Alors que l’Afrique peine à combler ses besoins en infrastructures, évalués par la Banque africaine de développement entre 130 et 170 milliards de dollars par an, l’Union africaine et les États-Unis entendent renforcer leur coopération. C’est dans ce contexte qu’a été lancé, le mercredi 28 janvier 2026, le « Strategic Infrastructure and Investment Working Group » (SIWG), à l’issue d’un échange entre le président de la Commission de l’Union africaine, Mahmoud Ali Youssouf, et le secrétaire d’État adjoint américain Christopher Landau.
Le nouveau groupe de travail vise à créer une plateforme d’échanges entre hauts responsables et experts techniques des deux parties. Ce, afin d’identifier et de promouvoir des opportunités d’investissement dans des projets d’infrastructures soutenus par l’Union africaine.
L’objectif affiché est de favoriser des infrastructures de qualité, capables de soutenir le commerce, de renforcer les chaînes logistiques et d’accompagner la transformation numérique du continent.

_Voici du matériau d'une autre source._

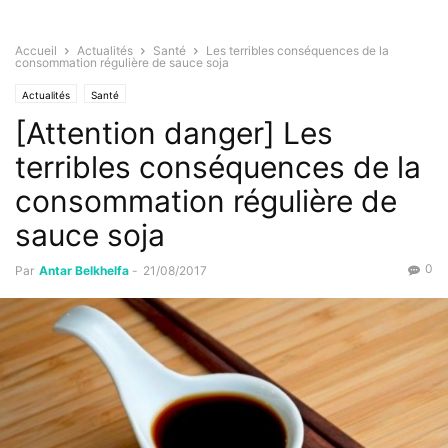
Accueil
Actualités
Santé
Les terribles conséquences de la
consommation régulière de sauce soja
Actualités
Santé
[Attention danger] Les
terribles conséquences de la
consommation régulière de
sauce soja
0
Par
Antar Belkhelfa
-
21/08/2017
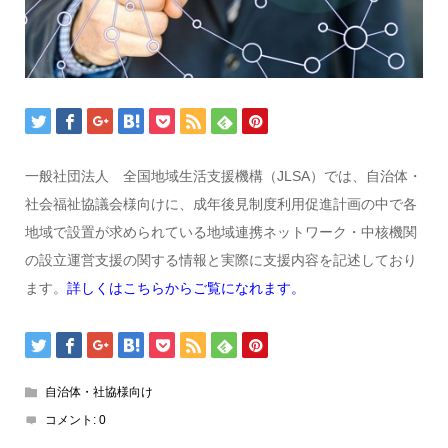
一般社団法人 全国地域生活支援機構（JLSA）では、自治体・
社会福祉協議会様向けに、成年後見制度利用促進計画の中で各
地域で設置が求められている地域連携ネットワーク・中核機関
の設立運営支援の関する情報と実際に支援内容を記述しており
ます。
詳しくはこちらからご覧になれます。
自治体・社協様向け
コメント:
0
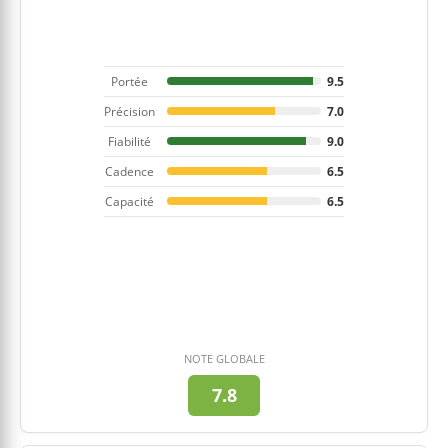
Portée
9.5
Précision
7.0
Fiabilité
9.0
Cadence
6.5
Capacité
6.5
NOTE GLOBALE
7.8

Selon le département d’État américain, ces investissements « tireront parti de l’autorité et de l’expertise de l’UA, ainsi que des capitaux américains et des outils financiers innovants, pour développer des chaînes d’approvisionnement en minerais et matières premières essentielles, des corridors de transport, des réseaux énergétiques et l’harmonisation réglementaire ».
La BAD rappelle que le déficit d’infrastructures constitue l’un des principaux freins à l’industrialisation africaine. Le continent n’y consacre que 4 % de son PIB, contre 14 % en Chine. Combler cet écart pourrait permettre d’augmenter la croissance annuelle du PIB africain de deux points.